Сны про не вспомнить - страница 62
Она пошла вперёд, и шаги теперь звучали чуть громче, чем следовало – возможно, из—за напряжения. Знакомый маршрут, ни единого взгляда назад, ни слова. Ровная осанка и точные жесты выдавали привычку годами провожать гостей одним и тем же путём. Остановившись у кабинета, постучала дважды – негромко, но отчётливо, затем приоткрыла дверь и произнесла:
– К вам следователь, Вениамин Степанович.
Отступила в сторону, освобождая проход.
Профессор Рикошетников сидел в глубине кабинета, словно в театральной декорации, идеально соответствующей его статусу. Тяжёлый стол из красного дерева, старинный глобус с выцветшими латинскими буквами, шторы, чуть колыхавшиеся от сквозняка, – всё источало выдержанную респектабельность. При появлении следователя профессор не встал, только поднял взгляд, полный холодного и безупречно воспитанного безразличия.
Анненков вошёл, не отводя глаз. Остановившись и выровняв дыхание, заговорил ровно и прямо:
– У нас есть свидетель, профессор. Девушка, присутствовавшая на приёме. Она видела, как вы вложили Софье нечто в рот в момент, когда та уже была без сознания.
Пауза затянулась. Профессор медленно положил ручку на подставку, откинулся в кресле, скрестил пальцы на груди и едва заметно улыбнулся. Лицо его стало мягче, но именно в этой мягкости проявилось превосходство.
– Следователь, – произнёс он, с дрожью усмешки в голосе, – вы хоть понимаете, что сейчас делаете? Пришли ко мне домой, в мой кабинет, без ордера, без решения суда, с рассказами какой—то девицы, которую никто не знает, никто не проверял. И на основании этого высказываете подозрение в убийстве? В убийстве? Меня? Совсем ослепли от собственного рвения, Анненков? Как вы вообще смеете произносить это вслух без доказательств? Это не дерзость, а глупость, провокация и позор вашей профессии. Вас не учили, как следует разговаривать с людьми моего уровня? Или решили устроить дешёвый спектакль, где вы герой, а я злодей? Немедленно прекратите. Это безумие.
Анненков не двигался, взгляд его оставался прямым и твёрдым, словно запертая дверь.
– Пока я не обвиняю, профессор. У меня нет юридических оснований, нет постановления, и вас не сдерживают процессуальные рамки. Но я пришёл как человек, у которого остались вопросы и слишком много несовпадений. Пришёл открыто – не за спиной, не через прессу или чужие голоса. Лицом к лицу. Если вы действительно невиновны, вам нечего скрывать. Но если что—то прячете, рано или поздно я это найду. В этом моя работа.

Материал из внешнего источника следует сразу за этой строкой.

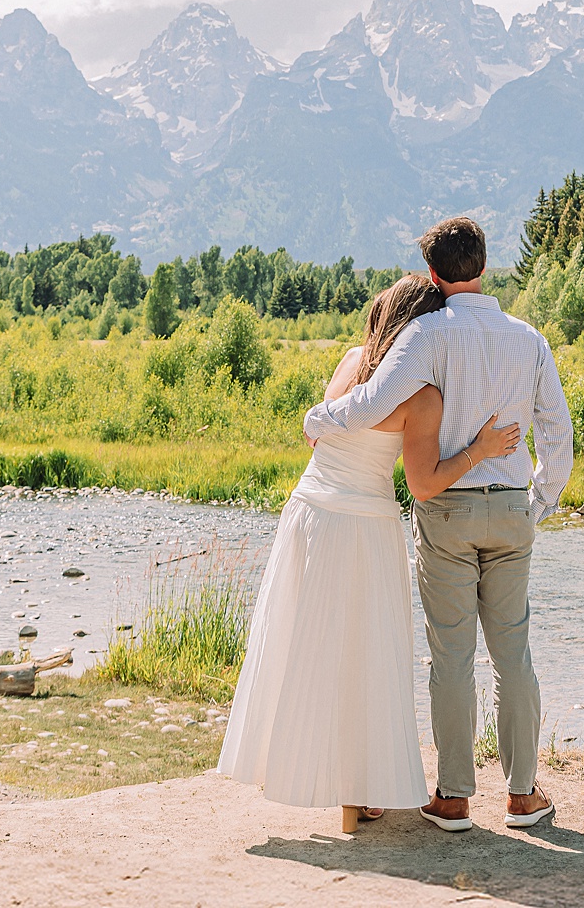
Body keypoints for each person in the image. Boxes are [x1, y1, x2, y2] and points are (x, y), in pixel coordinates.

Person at [219, 274, 522, 828]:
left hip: (310, 510)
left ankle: (305, 773)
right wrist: (478, 450)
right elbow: (425, 484)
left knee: (303, 645)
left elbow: (319, 434)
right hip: (365, 524)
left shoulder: (352, 362)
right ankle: (359, 790)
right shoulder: (422, 395)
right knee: (366, 656)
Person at [304, 216, 574, 832]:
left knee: (451, 656)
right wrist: (535, 502)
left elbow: (372, 404)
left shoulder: (426, 332)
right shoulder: (528, 338)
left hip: (446, 507)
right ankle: (523, 795)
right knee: (514, 654)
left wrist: (319, 419)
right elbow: (558, 438)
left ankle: (453, 798)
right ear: (486, 265)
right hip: (509, 507)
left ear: (433, 274)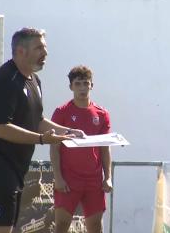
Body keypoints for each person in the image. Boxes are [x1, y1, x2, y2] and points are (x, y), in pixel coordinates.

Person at [0, 28, 84, 233]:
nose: (45, 53)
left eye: (45, 47)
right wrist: (41, 139)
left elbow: (36, 120)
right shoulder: (4, 82)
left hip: (12, 169)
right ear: (20, 51)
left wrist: (69, 131)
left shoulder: (34, 81)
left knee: (3, 228)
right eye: (39, 48)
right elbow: (1, 129)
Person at [50, 65, 112, 233]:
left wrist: (108, 177)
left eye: (86, 83)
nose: (82, 88)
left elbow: (105, 148)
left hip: (93, 180)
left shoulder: (101, 114)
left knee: (95, 227)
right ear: (71, 87)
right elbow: (54, 147)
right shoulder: (61, 112)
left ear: (92, 85)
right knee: (62, 225)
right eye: (78, 84)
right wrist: (58, 177)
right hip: (69, 180)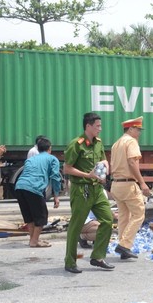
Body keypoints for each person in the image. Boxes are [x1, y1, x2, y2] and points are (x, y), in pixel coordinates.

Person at [63, 112, 114, 273]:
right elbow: (67, 168)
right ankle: (70, 262)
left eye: (100, 125)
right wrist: (88, 175)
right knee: (76, 226)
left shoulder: (98, 143)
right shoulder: (76, 144)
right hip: (81, 189)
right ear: (88, 126)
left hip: (97, 189)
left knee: (107, 220)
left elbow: (103, 159)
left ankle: (97, 257)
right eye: (97, 126)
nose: (100, 129)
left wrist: (105, 168)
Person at [110, 116, 152, 260]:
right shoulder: (131, 142)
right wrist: (142, 183)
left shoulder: (117, 143)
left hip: (116, 184)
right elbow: (132, 163)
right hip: (128, 184)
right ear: (131, 129)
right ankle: (124, 245)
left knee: (123, 216)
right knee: (139, 214)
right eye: (138, 130)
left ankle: (123, 246)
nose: (139, 133)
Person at [14, 137, 61, 248]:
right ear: (50, 148)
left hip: (19, 187)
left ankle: (34, 240)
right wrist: (56, 196)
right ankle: (34, 241)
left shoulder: (30, 159)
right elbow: (55, 177)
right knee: (41, 217)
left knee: (29, 216)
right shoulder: (52, 159)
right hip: (34, 187)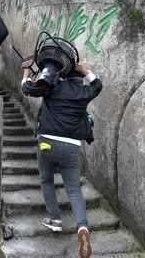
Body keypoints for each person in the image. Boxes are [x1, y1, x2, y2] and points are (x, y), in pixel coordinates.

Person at [20, 60, 102, 258]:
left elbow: (27, 89)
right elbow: (98, 85)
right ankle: (83, 228)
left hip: (47, 141)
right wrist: (86, 71)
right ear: (78, 77)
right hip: (72, 145)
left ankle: (54, 219)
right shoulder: (84, 93)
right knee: (74, 189)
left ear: (62, 75)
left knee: (46, 180)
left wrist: (25, 74)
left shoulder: (52, 87)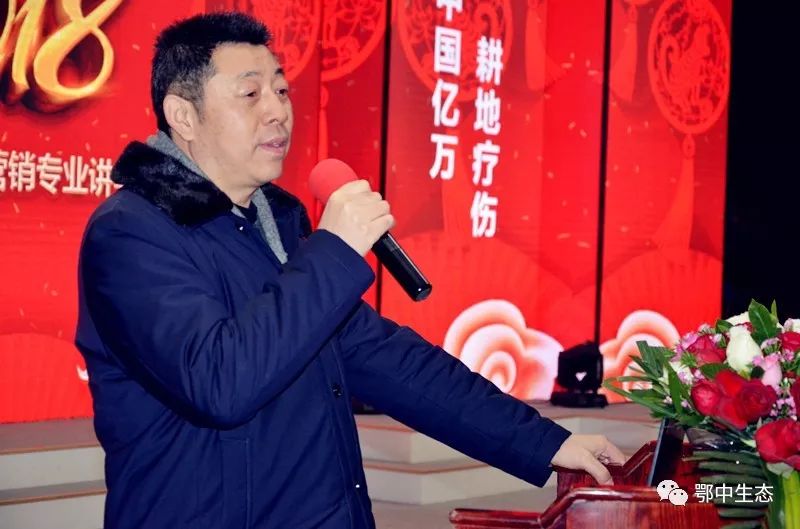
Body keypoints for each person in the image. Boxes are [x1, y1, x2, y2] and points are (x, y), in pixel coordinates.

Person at [75, 11, 625, 529]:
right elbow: (220, 382)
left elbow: (391, 361)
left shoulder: (276, 229)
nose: (277, 111)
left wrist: (546, 443)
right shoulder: (131, 233)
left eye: (282, 90)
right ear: (183, 116)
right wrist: (334, 251)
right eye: (250, 93)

Рикошетников чуть приподнял подбородок. В глазах мелькнула тень раздражения – быстрая, как судорога.
– Вы явились сюда, балансируя на грани полномочий, – процедил профессор, не скрывая раздражения. – Без уведомления, без ордера, без соблюдения порядка. Вторглись в мой дом, в пространство, где я работаю, живу, мыслю. Ведёте себя так, будто вам дозволено всё. Будто я – не человек, а объект для допроса. Как будто вправе ворваться в мой день, ткнуть пальцем и потребовать объяснений. Вы не суд, даже не комиссия. Всего лишь чиновник с подозрением и диктофоном. Вот вся ваша логика. Считаете это доблестью? Это мелочность, глупое и опасное упорство. Хотите, чтобы я молчал и сглотнул это? Не выйдет.

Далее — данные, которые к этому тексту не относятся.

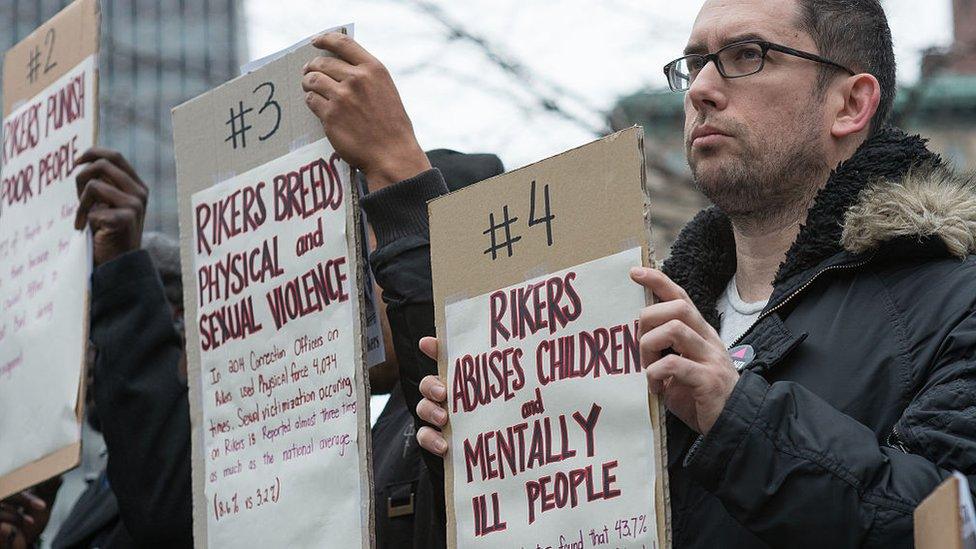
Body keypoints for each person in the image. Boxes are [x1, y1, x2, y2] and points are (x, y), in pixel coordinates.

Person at [301, 0, 976, 547]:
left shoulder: (954, 302)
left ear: (851, 104)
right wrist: (488, 474)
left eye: (747, 56)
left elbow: (935, 519)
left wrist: (731, 412)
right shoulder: (622, 319)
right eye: (694, 64)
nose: (704, 89)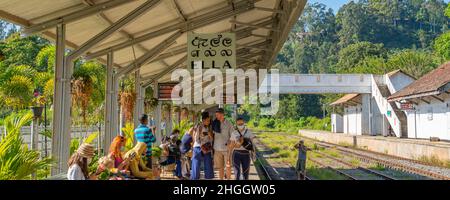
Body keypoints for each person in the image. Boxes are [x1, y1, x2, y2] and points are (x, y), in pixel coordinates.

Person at [191, 111, 214, 180]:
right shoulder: (198, 126)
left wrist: (210, 135)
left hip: (207, 147)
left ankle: (208, 178)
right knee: (196, 164)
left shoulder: (209, 127)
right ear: (203, 120)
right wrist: (202, 147)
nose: (209, 122)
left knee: (208, 163)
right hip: (198, 147)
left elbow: (212, 139)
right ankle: (195, 178)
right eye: (207, 120)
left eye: (209, 120)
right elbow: (196, 138)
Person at [213, 108, 233, 180]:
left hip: (226, 149)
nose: (217, 116)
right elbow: (212, 135)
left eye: (218, 115)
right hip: (217, 149)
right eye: (216, 115)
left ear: (222, 114)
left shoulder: (229, 124)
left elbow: (232, 136)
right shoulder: (214, 123)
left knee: (228, 166)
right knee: (220, 167)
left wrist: (230, 141)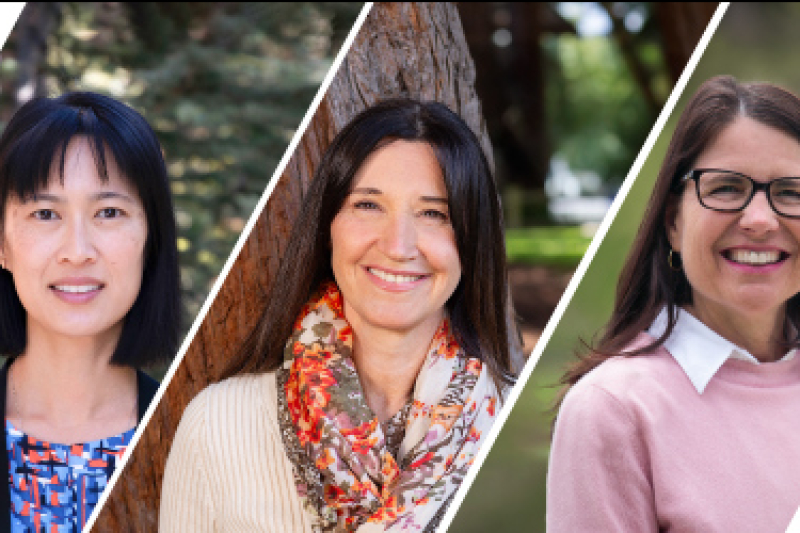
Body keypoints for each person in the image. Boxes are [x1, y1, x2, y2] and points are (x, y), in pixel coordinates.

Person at [160, 98, 515, 532]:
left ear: (471, 242)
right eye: (368, 205)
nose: (398, 246)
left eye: (433, 214)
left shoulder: (518, 428)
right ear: (329, 226)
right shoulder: (217, 424)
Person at [547, 75, 800, 532]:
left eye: (792, 192)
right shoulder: (615, 410)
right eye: (726, 188)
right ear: (673, 223)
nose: (761, 220)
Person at [0, 92, 180, 532]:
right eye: (45, 213)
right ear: (1, 244)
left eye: (109, 212)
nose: (77, 252)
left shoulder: (198, 439)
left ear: (149, 239)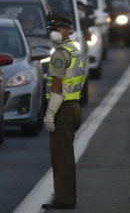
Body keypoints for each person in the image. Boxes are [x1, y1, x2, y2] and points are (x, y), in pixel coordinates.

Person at [41, 11, 86, 210]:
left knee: (61, 157)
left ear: (67, 29)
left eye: (57, 29)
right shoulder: (74, 49)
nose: (54, 32)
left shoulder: (60, 53)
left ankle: (64, 199)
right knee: (65, 154)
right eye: (52, 29)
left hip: (63, 108)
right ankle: (66, 196)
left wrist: (50, 113)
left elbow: (57, 85)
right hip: (74, 105)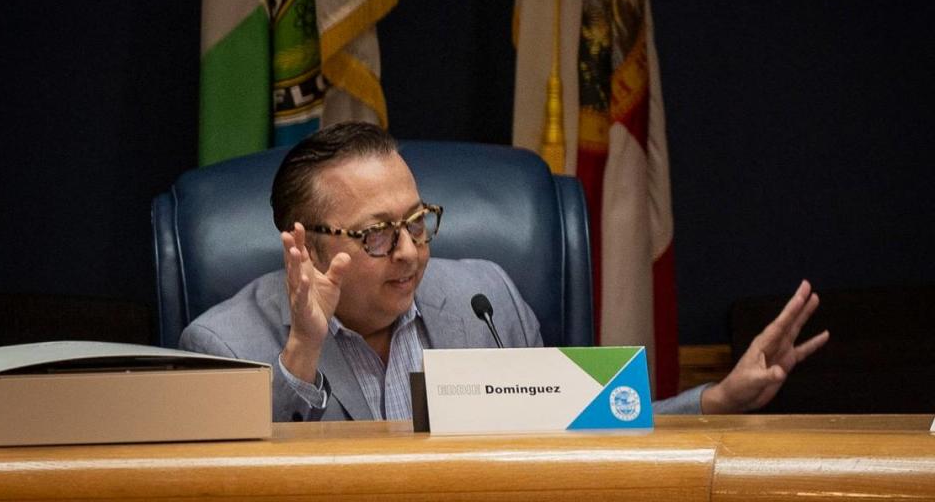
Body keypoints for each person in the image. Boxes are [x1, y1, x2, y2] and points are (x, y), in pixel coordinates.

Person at [180, 122, 829, 421]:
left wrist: (716, 399)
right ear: (307, 245)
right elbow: (237, 483)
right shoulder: (223, 347)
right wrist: (302, 350)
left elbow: (577, 425)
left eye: (417, 220)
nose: (409, 251)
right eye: (377, 234)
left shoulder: (482, 299)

– Вы правы, – спокойно кивнул Анненков. – Формально ничего не могу. У меня нет санкции, нет решения суда, вы вправе не пускать меня дальше этого кабинета. Но вы же не хуже меня знаете, как действует механизм подозрения. Это не просто слова, не бумага с печатью. Это взгляд, интонация, намёк. То, что остаётся в воздухе, в разговорах, в паузах между фразами. Подозрение не исчезает – оно укореняется. Люди запоминают не факты, а настроение. Они не вспомнят, кто кого обвинил. Но будут помнить, что что—то было, что следователь приходил, что разговор состоялся, что профессор отказал. И этого достаточно. Механизм уже запущен. Вы будете жить под этим взглядом. Под постоянным «а вдруг». Даже если абсолютно невиновны, даже если чисты, как стекло, осадок останется. Подозрение липкое – оно въедается в жизнь, впитывается, как воск в дерево. Вам не страшно, профессор, жить так?